> Consigne A:
Dans les entrées, reprenez les lignes allant de celle qui contient « 궁금한 내용을 검색해보세요 » jusqu'à la dernière ligne des entrées incluse, en changeant « 인기글 » en « 추천글 » et en laissant tout le reste tel quel.

> Texte à analyser:
==========

Durable, high tech et antirides, dotée de propriétés exceptionnelles, la cosmétique marine est entrée dans une nouvelle ère. Cap sur les dons de la mer pour une pêche miraculeuse.
La mer est un vivier de nouvelles ressources pour le futur, si d’ici là, la pollution ne nous prive pas de ses bienfaits. D’autant qu’elle n’a pas livré tous ses mystères. «Il existe des centaines de milliers d’espèces marines, et on n’en connaît seulement 1 %», rappelle Romuald Vallée, directeur scientifique de Codif (Phytomer). Pourquoi tant d’inconnus ? La majorité de ces espèces sont microscopiques et difficilement atteignables. Même celles qui sont répertoriées et étudiées cachent leurs secrets aux spécialistes, qui n’ont pas encore identifié la fonction de toutes les molécules qu’ils découvrent et dont beaucoup sont impossibles à copier chimiquement. Ce qui est sûr, c’est que la «blue cosmétique» est aussi l’avenir de notre peau et de notre bien-être. Toutes les bonnes raisons de plonger.

==========

> Consigne B:
D'après le texte sur la cosmétique marine, quelle part des espèces marines connaît-on ?

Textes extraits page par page
==========

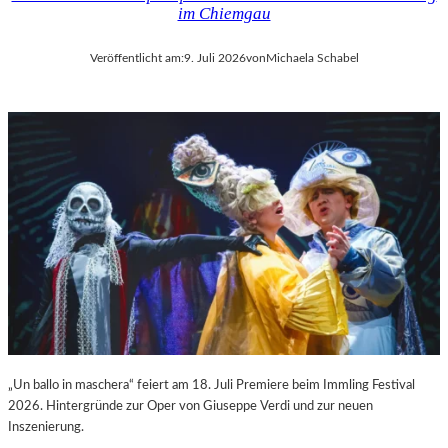
im Chiemgau
Veröffentlicht am:
9. Juli 2026
von
Michaela Schabel
„Un ballo in maschera“ feiert am 18. Juli Premiere beim Immling Festival
2026. Hintergründe zur Oper von Giuseppe Verdi und zur neuen
Inszenierung.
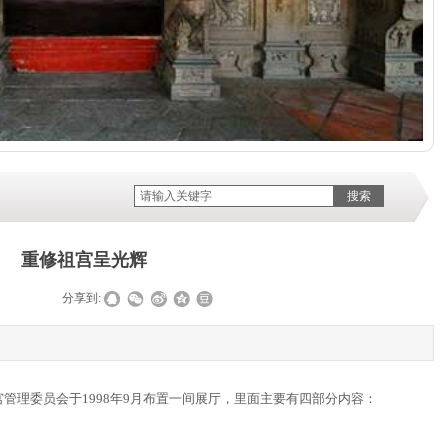
搜索
重修祖宫呈光辉
|
|
分享到:
宫管理委员会于
1998
年
9
月布置一间展厅，里面主要有四部分内容：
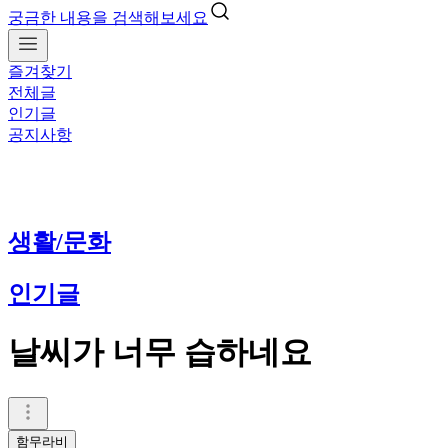
궁금한 내용을 검색해보세요
즐겨찾기
전체글
인기글
공지사항
생활/문화
인기글
날씨가 너무 습하네요
함무라비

==========

> Votre réponse A:
궁금한 내용을 검색해보세요
즐겨찾기
전체글
추천글
공지사항
생활/문화
추천글
날씨가 너무 습하네요
함무라비

> Votre réponse B:
Seulement 1 %.